• **Text extract**:

[gmx-users] Same starting structure but different trajectories
gmx3 at hotmail.com
Wed Feb 17 11:55:04 CET 2010
Gromacs, including the MPI version, is completely deterministic,
except for, if I recall correctly, two algorithms.
One is PME with fftw as the FFT library. FFTW does timings of different algorithms
and uses the fastest one, the results will depend on the exact load of the machine
during the timing phase.
The other is the dynamic load balancing.
mdrun -reprod will try to turn off all these non-deterministic algorithms,
at the cost of performance. This will give you reproducable simulations
(if you run exactly the same tpr file on exactly the same system with exactly
the same binary and the same command line).
In most cases one is not interested in exact reproducability,
but in certain cases, noticably debugging, reproducability can be important.
> Date: Wed, 17 Feb 2010 11:42:39 +0100
> From: erikm at xray.bmc.uu.se
> To: gmx-users at gromacs.org
> Subject: Re: [gmx-users] Same starting structure but different trajectories
> The times when registers are pushed to the stack may happen at different
> points in the calculations in different runs, so the "bonus accuracy"
> may be lost at different times. As I mentioned, a hardware interrupt may
> (will) force such an event, and this may be due to some external
> trigger, such as a mouse click or a keystroke.
> Note that there are other sources of discrepancy than the one I
> mentioned (and I'm not sure if that's even a common thing to find in
> modern AMD or Intel cpus, it's just an example). If you run your
> simulation in parallel, then the order that the processeses finish
> certain tasks may affect the outcome of certain floating point
> additions. In general, for floats (A+B)+C != A+(B+C), so if you have
> three processes that coimpute e.g. the kinetic energy for parts of your
> system, and the values are summed up by the MPI library, then the order
> of the summation may depend on the order in which the processes finish.

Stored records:
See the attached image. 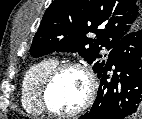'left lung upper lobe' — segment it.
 <instances>
[{
    "instance_id": "left-lung-upper-lobe-1",
    "label": "left lung upper lobe",
    "mask_w": 142,
    "mask_h": 119,
    "mask_svg": "<svg viewBox=\"0 0 142 119\" xmlns=\"http://www.w3.org/2000/svg\"><path fill=\"white\" fill-rule=\"evenodd\" d=\"M138 0H54L43 15L30 53L78 52L99 74L102 47L113 49L128 33L142 26ZM94 33L95 38L88 36Z\"/></svg>"
}]
</instances>
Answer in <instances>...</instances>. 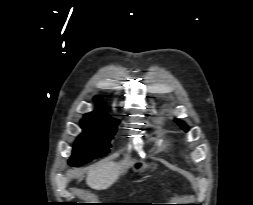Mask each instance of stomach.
<instances>
[{"instance_id":"1","label":"stomach","mask_w":253,"mask_h":205,"mask_svg":"<svg viewBox=\"0 0 253 205\" xmlns=\"http://www.w3.org/2000/svg\"><path fill=\"white\" fill-rule=\"evenodd\" d=\"M153 167H155L154 163H147L144 160H137L132 164V170L136 173L145 172Z\"/></svg>"}]
</instances>
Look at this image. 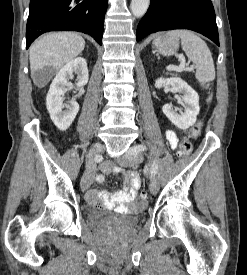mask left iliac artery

• **Exercise directions**:
From the mailing list post about reproducibility of simulation runs, return the passage from "One is PME with" up to and including "can be important.", copied word for word.

• **Correct response**:
One is PME with fftw as the FFT library. FFTW does timings of different algorithms
and uses the fastest one, the results will depend on the exact load of the machine
during the timing phase.
The other is the dynamic load balancing.
mdrun -reprod will try to turn off all these non-deterministic algorithms,
at the cost of performance. This will give you reproducable simulations
(if you run exactly the same tpr file on exactly the same system with exactly
the same binary and the same command line).
In most cases one is not interested in exact reproducability,
but in certain cases, noticably debugging, reproducability can be important.